Fakten und Tipps zu Zwillingsträchtigkeiten

Zwillingsträchtigkeiten nehmen bei steigenden Milchleistungen zu und können viele Probleme mit sich ziehen. Eine rechtzeitige Diagnose und ein entsprechendes Management der Kühe sind wichtig.

Stefan Borchardt

FU Berlin

Geburtsschwierigkeiten, entsprechende Folgekrankheiten oder Fruchtbarkeitsstörungen und lebensschwache oder unfruchtbare (Kuh-)Kälber sind nur einige Probleme, die mit Zwillingsgeburten einhergehen können. Um Tiergesundheit und Leistung sicherzustellen, benötigen die betroffenen Kühe und Kälber besondere Aufmerksamkeit.Die meisten Untersuchungen gibt es von Holsteinkühen.

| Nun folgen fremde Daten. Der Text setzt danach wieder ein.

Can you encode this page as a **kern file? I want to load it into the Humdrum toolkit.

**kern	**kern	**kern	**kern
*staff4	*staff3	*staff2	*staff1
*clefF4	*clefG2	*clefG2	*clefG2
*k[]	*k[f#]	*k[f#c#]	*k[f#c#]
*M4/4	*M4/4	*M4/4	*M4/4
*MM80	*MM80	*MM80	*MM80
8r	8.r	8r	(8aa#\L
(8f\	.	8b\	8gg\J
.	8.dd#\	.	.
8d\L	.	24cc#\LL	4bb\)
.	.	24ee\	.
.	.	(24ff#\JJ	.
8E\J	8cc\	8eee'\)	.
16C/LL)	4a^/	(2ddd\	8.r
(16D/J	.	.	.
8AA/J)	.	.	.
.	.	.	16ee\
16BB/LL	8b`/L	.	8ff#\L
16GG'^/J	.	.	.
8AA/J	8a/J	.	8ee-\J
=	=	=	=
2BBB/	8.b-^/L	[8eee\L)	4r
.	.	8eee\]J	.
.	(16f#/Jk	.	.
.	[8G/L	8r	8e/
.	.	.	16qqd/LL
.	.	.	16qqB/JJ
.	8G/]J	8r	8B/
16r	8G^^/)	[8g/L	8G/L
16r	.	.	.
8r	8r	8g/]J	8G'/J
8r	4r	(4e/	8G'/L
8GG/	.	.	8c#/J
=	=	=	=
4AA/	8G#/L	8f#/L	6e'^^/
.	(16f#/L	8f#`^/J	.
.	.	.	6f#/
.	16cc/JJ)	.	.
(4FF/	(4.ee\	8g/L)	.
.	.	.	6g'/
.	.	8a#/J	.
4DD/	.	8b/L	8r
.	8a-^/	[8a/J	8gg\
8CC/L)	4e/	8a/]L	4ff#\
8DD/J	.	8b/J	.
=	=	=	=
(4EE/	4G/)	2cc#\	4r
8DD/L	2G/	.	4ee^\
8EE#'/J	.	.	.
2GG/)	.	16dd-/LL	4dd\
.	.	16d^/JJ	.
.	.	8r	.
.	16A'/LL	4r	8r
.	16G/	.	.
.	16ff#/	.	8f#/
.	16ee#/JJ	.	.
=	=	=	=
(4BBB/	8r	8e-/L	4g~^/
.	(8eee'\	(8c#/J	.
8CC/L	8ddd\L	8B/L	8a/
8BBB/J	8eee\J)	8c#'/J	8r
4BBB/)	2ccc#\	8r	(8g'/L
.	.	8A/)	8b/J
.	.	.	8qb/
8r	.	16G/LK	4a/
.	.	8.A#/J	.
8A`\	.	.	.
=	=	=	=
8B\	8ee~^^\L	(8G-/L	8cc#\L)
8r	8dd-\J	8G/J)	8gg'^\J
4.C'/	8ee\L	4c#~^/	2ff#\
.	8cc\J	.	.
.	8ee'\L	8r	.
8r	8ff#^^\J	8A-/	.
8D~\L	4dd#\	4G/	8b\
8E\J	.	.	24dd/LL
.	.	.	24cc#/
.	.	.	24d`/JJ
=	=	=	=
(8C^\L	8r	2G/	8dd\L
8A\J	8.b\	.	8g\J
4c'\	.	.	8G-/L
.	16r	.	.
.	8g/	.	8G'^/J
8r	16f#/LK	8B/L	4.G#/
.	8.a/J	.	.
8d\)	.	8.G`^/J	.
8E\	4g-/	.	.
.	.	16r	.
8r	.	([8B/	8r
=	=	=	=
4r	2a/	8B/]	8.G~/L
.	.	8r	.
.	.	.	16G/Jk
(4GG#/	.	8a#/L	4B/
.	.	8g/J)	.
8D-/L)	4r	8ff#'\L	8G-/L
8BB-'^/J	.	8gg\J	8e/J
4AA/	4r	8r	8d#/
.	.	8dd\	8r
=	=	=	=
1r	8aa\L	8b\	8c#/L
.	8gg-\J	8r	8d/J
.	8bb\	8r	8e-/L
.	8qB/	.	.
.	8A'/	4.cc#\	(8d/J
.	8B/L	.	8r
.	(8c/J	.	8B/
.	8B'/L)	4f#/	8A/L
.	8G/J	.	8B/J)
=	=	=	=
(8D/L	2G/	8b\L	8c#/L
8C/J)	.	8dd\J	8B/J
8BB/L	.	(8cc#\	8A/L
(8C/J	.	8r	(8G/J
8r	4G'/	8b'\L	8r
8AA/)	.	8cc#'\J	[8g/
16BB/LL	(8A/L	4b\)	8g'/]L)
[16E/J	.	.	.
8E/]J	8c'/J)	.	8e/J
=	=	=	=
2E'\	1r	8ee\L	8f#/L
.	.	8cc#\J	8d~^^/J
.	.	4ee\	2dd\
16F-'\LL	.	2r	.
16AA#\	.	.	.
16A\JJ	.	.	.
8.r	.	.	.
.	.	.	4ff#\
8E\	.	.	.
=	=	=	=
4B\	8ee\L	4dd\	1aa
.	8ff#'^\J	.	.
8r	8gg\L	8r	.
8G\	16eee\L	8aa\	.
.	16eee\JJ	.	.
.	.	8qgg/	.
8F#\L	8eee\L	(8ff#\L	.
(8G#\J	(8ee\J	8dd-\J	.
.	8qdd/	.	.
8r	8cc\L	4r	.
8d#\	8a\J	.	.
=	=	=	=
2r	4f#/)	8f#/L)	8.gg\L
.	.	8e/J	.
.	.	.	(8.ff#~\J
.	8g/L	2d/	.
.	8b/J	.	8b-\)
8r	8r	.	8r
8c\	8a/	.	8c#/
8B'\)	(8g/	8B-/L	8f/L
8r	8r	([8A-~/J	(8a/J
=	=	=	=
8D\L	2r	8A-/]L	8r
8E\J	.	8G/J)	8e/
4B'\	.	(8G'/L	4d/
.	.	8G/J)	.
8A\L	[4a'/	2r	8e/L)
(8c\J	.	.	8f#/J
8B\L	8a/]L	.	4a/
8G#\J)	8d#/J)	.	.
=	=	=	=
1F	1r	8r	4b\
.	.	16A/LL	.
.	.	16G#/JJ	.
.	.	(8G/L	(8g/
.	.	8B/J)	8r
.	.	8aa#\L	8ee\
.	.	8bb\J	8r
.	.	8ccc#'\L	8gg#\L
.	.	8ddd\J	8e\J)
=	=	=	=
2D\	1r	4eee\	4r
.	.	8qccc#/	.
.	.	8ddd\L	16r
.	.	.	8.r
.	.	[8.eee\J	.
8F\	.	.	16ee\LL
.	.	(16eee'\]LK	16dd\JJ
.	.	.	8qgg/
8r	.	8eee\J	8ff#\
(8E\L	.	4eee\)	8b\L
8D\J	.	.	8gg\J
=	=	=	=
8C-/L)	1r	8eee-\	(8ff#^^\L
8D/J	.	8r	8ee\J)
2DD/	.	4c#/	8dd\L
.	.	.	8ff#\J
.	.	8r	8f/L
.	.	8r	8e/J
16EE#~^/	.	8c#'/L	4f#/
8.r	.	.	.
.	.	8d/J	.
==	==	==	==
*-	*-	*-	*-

Verschiedene Ergebnisse zeigen: 
  • Heute gibt es mehr Zwillinge als früher (fast 5 % aller Trächtigkeiten).
  • Besonders unilaterale Zwillinge (d. h. in einem ­Gebärmutterhorn) führen häufig zu Aborten und Schwergeburten.
  • Zwillingsträchtigkeiten entstehen zu 95 % durch Doppelovulationen, das heißt, dass zur Brunst mehr als ein Follikel ovuliert.
  • Die Trächtigkeitsdauer ist bei Zwillingsgeburten ungefähr sieben Tage kürzer. Dennoch gibt es eine große Streuung (Übersicht 1).